Мне показалось, что она сейчас заплачет.
– О, Чарли! Никто здесь не говорил мне ничего более приятного!
Как это ни грустно, я мог в это поверить. Она была неплохим человеком, но до того действовала на нервы, что иногда хотелось вырвать у нее язык. И каким бы хорошим юристом она ни была, даже у моей мамы было больше шансов стать компаньоном.
Саша умчалась утешать Тома.

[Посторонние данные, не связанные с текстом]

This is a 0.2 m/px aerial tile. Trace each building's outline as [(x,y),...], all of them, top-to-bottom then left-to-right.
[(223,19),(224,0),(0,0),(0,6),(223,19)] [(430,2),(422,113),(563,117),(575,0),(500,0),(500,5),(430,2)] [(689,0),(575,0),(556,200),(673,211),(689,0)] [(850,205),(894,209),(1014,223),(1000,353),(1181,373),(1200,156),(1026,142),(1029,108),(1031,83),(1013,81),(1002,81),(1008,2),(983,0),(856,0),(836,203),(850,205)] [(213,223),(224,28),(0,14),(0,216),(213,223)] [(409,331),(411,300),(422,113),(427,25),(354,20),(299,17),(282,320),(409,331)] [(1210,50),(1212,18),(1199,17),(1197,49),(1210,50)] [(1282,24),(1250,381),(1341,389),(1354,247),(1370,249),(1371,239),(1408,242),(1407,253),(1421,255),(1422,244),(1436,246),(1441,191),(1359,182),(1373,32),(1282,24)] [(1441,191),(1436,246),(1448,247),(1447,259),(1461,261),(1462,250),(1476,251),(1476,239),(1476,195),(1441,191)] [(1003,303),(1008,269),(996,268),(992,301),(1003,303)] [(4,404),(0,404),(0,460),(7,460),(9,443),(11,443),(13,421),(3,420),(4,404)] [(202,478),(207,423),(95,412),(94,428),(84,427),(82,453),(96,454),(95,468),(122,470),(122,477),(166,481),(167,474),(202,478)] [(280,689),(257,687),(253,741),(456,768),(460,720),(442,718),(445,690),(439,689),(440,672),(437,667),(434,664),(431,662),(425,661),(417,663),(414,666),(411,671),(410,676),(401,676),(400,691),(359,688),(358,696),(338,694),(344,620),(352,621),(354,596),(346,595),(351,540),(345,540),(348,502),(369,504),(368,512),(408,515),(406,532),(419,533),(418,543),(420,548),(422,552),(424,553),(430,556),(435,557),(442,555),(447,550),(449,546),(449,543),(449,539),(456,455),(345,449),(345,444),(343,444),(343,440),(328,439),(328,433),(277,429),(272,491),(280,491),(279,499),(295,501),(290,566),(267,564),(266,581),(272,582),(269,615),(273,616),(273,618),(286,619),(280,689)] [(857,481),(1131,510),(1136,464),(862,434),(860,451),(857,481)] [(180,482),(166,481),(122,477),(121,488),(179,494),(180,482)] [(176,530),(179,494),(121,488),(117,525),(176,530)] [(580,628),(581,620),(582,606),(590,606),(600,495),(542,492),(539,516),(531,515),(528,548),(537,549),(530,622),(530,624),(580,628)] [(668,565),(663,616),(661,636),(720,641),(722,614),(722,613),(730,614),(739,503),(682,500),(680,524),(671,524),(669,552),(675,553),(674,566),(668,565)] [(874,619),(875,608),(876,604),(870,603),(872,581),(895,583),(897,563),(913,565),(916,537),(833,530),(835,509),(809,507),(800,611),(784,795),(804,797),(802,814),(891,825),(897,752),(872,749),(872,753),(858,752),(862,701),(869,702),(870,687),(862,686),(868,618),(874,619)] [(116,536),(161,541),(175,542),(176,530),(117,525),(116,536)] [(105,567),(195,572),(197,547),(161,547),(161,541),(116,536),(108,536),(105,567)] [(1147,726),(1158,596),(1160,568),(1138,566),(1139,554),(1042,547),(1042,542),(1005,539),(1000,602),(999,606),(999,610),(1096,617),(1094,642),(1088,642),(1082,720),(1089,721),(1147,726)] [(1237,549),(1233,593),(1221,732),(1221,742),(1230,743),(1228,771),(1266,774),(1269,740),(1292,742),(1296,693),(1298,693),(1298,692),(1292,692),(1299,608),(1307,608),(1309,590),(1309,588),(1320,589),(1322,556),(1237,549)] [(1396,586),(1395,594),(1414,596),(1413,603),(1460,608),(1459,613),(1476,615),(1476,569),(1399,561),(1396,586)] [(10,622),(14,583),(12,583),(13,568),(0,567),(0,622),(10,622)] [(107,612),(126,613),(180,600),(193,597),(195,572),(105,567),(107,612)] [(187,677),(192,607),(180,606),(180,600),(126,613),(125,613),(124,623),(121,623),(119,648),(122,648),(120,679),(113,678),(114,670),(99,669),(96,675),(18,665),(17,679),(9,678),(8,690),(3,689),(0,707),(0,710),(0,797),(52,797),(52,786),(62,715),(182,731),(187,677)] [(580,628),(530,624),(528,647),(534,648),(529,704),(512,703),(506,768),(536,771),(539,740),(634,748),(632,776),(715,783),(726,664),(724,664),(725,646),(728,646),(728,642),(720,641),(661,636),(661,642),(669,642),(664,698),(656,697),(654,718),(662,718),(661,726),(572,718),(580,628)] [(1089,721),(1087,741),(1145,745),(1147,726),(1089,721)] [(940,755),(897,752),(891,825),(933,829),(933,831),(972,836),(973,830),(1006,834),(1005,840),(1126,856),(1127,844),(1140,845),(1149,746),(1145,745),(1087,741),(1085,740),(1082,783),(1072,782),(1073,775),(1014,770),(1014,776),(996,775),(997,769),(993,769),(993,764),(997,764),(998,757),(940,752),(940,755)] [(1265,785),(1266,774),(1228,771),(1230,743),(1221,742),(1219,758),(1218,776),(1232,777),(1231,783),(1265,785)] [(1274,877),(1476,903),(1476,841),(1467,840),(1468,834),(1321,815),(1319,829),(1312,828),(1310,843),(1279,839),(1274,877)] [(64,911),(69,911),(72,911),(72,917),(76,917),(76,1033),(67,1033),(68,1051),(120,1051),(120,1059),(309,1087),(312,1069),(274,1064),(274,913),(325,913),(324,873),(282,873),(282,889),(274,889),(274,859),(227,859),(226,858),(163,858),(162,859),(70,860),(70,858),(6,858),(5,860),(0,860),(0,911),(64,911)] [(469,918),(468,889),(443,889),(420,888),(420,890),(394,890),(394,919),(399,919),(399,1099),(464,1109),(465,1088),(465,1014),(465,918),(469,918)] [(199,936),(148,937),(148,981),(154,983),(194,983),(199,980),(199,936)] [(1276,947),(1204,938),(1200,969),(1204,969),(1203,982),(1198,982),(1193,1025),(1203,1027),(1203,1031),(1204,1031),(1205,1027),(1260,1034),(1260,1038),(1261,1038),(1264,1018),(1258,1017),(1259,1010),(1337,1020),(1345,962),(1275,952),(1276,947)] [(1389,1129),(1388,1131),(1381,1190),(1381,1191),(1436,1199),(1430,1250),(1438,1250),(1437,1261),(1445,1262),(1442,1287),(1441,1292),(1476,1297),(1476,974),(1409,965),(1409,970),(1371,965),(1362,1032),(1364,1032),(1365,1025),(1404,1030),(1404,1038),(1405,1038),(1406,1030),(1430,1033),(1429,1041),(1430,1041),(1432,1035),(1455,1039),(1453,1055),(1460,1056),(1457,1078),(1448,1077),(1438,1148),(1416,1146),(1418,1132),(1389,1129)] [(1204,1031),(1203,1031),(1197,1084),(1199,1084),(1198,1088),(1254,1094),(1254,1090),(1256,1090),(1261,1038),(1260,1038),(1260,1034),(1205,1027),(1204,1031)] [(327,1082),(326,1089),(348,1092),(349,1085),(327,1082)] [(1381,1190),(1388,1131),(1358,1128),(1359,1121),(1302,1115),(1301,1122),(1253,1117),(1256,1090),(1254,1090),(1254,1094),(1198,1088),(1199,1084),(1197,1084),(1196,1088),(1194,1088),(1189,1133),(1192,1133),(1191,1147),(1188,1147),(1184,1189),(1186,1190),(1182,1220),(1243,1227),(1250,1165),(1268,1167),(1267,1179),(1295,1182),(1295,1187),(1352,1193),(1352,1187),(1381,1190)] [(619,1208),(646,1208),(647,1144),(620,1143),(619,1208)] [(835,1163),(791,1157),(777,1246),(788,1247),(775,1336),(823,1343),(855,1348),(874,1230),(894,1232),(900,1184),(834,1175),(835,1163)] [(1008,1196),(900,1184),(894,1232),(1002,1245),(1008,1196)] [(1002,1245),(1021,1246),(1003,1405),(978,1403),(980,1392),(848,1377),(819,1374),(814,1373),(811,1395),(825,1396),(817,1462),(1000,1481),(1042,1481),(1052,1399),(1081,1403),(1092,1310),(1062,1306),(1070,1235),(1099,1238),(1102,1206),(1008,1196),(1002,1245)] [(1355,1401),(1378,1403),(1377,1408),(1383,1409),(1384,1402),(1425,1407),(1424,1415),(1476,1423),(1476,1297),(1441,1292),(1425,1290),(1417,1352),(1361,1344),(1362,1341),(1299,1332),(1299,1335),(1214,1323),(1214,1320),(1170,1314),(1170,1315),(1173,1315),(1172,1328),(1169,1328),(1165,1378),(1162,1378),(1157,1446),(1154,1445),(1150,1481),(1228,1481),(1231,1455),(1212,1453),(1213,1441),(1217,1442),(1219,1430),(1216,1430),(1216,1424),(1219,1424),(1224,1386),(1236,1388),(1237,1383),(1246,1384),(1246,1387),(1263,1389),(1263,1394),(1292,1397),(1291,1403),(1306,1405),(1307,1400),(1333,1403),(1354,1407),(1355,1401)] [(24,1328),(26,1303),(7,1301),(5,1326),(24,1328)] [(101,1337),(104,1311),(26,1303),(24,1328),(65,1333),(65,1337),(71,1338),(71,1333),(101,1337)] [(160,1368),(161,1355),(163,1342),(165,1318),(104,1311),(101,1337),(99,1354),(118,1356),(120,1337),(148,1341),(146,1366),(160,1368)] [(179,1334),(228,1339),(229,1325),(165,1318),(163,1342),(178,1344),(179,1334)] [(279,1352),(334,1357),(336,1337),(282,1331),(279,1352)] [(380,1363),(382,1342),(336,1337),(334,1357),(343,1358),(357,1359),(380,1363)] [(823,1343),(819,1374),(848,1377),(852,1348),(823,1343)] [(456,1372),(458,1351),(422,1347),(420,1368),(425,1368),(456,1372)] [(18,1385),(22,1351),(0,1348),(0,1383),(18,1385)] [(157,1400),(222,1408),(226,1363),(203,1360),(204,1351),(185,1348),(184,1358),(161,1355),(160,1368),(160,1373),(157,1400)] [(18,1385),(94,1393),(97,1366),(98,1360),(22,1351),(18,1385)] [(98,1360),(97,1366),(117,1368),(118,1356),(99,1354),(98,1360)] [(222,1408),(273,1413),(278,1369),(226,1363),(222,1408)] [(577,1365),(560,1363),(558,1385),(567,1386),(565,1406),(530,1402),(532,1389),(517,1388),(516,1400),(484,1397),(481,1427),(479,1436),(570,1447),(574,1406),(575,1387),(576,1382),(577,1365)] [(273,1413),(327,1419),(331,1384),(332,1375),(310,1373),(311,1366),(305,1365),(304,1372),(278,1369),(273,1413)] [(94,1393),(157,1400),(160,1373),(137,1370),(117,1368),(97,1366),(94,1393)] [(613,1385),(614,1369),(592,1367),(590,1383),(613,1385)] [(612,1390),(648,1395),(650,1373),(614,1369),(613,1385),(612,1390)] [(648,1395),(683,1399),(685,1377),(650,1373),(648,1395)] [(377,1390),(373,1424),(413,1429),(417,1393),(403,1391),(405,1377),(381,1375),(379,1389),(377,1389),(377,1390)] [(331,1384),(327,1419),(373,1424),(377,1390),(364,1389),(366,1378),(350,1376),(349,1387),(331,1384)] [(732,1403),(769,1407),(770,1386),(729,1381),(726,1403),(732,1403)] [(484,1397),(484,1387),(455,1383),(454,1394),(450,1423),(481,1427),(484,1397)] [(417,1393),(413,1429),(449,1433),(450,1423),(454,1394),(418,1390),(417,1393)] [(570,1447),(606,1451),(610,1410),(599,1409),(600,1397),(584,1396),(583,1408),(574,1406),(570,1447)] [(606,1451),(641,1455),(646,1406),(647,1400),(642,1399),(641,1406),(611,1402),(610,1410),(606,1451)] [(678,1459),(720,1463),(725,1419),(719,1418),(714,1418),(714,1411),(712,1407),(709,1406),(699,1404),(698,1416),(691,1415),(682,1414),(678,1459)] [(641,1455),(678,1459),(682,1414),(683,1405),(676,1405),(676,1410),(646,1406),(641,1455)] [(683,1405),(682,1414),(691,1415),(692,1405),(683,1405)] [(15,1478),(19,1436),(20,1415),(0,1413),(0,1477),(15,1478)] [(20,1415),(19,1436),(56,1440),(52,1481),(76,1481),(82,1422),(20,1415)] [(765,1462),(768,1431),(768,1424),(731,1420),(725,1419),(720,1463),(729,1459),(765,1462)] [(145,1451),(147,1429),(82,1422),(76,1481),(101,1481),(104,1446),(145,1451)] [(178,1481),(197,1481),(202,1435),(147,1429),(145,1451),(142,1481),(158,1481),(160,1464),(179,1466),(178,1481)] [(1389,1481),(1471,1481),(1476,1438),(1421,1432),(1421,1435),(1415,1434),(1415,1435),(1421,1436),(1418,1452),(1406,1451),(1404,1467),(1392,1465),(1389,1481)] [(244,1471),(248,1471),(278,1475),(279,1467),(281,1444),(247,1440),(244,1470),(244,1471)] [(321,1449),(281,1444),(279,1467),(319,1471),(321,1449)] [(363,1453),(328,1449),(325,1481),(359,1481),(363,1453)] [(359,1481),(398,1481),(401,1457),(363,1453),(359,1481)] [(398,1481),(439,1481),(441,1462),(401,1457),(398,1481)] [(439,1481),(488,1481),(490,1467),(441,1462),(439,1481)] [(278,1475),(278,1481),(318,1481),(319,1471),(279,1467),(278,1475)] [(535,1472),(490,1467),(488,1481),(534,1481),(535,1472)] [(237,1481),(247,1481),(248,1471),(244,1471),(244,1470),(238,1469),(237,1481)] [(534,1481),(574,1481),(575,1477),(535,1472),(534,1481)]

На моем экране появился и-мейл, сообщавший фамилии новых компаньонов этого года. Нас также извещали, что, как обычно, это волнующее для «Баббингтон Боттс» событие будет отмечаться в одном из банкетных залов после работы. Это напомнило мне об одном деле, и я послал и-мейл Эшу, который был так же мило расположен ко всему этому, как я.
Волнение в офисе возросло в связи с перспективой приятно провести время вечером, и особенно от того, что компаньонам приходилось раскошеливаться, дабы финансировать вечеринку. Правда, это был всего лишь обманный маневр – вот я действительно проявил бы щедрость в разумных пределах, если бы меня приняли в ряды компаньонов. После рождественской вечеринки это празднование было вторым по значению событием в светской жизни «Баббингтона». Сотрудники ликовали оттого, что можно было находиться на работе, не работая.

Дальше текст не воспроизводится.